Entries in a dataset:
'''

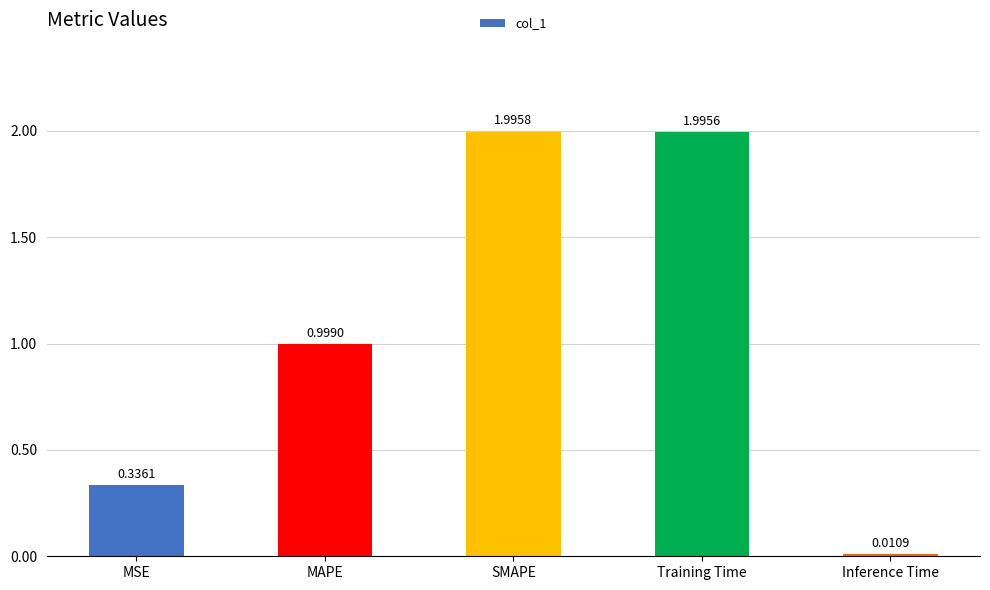

What is the approximate value at MAPE?

1.0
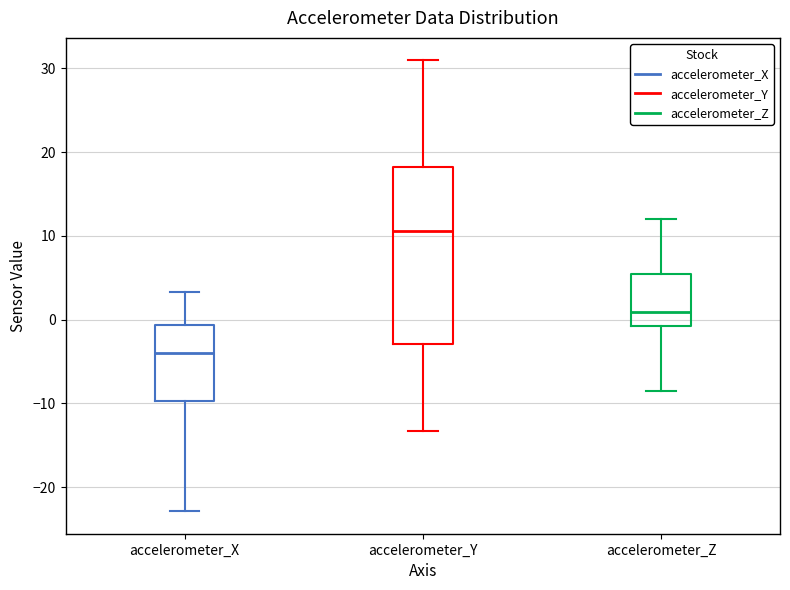

Reading left to right, transcribe this box plot: for each box, give where its median line is, the range the box spans, and where its two whiskers end, as read against the y-axis. The values are not printed on the chart, so give them approximately, as read against the axis.

accelerometer_X: median -4, box -10 to -1, whiskers -23 to 3
accelerometer_Y: median 11, box -3 to 18, whiskers -13 to 31
accelerometer_Z: median 1, box -1 to 5, whiskers -9 to 12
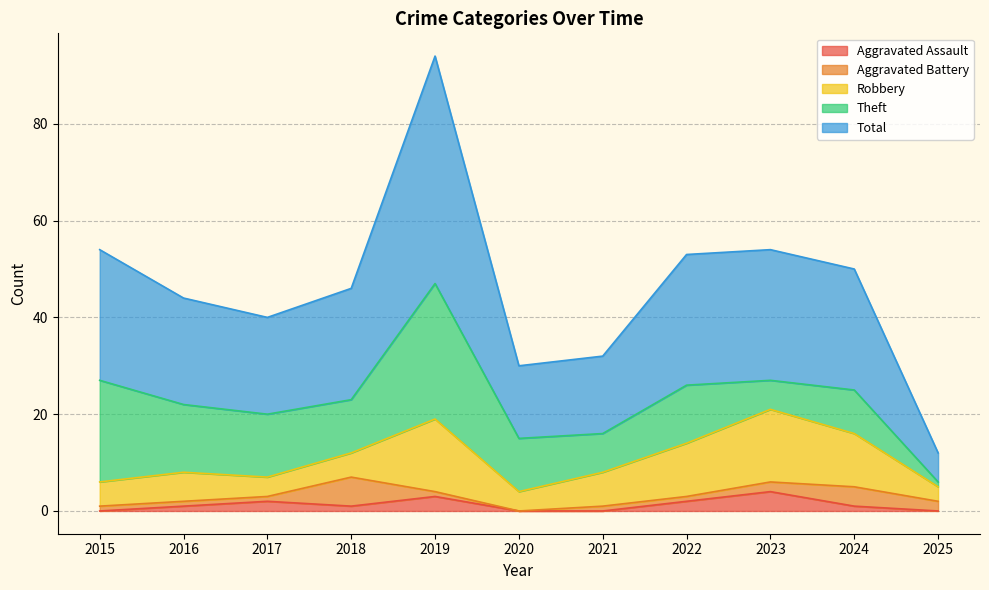

Count the number of categories in the chart.

11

'''

Pull out every line of the entries above that contains the word "chart".

## EXERCISE OUTPUT
Reading left to right, transcribe this box plot: for each box, give where its median line is, the range the box spans, and where its two whiskers end, as read against the y-axis. The values are not printed on the chart, so give them approximately, as read against the axis.
Count the number of categories in the chart.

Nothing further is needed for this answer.